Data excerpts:
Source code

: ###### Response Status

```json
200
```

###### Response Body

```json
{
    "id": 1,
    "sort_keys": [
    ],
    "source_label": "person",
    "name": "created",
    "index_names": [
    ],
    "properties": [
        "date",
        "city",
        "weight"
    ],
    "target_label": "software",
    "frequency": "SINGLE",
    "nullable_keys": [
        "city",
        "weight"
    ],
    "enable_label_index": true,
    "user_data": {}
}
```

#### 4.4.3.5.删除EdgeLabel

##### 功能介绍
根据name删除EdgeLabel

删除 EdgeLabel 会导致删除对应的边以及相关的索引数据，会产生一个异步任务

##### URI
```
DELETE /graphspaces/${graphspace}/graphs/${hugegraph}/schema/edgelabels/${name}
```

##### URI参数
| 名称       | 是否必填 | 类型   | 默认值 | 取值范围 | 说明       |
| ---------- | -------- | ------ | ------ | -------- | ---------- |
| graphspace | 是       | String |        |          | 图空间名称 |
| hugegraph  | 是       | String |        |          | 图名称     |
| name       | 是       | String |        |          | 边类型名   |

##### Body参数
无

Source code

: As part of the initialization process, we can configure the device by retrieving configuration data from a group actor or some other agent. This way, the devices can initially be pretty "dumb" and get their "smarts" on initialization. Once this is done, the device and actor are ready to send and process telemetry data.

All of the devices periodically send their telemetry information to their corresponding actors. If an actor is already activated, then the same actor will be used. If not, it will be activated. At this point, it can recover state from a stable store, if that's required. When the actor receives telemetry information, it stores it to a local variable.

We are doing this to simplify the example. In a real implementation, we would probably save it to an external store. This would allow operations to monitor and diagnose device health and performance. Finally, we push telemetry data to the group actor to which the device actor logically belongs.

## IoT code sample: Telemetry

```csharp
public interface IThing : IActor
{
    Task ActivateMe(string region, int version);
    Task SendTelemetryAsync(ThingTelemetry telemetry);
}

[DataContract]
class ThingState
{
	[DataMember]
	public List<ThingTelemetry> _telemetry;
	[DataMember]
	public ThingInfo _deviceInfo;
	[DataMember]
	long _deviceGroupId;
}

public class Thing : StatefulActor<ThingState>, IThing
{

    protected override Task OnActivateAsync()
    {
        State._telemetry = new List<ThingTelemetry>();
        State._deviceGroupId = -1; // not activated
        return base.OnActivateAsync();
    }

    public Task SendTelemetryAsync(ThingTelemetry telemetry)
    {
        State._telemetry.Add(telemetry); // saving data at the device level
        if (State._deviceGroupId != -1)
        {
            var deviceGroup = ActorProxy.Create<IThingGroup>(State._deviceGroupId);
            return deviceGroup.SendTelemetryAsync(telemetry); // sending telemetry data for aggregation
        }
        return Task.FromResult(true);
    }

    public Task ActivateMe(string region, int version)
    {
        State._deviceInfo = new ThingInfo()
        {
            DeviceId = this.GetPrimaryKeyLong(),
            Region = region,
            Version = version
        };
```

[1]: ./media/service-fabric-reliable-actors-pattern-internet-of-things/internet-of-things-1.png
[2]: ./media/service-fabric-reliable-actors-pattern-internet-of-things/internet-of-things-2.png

» WORK TO COMPLETE
Across the records above, show each line containing the word "reliable".

» EXERCISE SOLUTION
[1]: ./media/service-fabric-reliable-actors-pattern-internet-of-things/internet-of-things-1.png
[2]: ./media/service-fabric-reliable-actors-pattern-internet-of-things/internet-of-things-2.png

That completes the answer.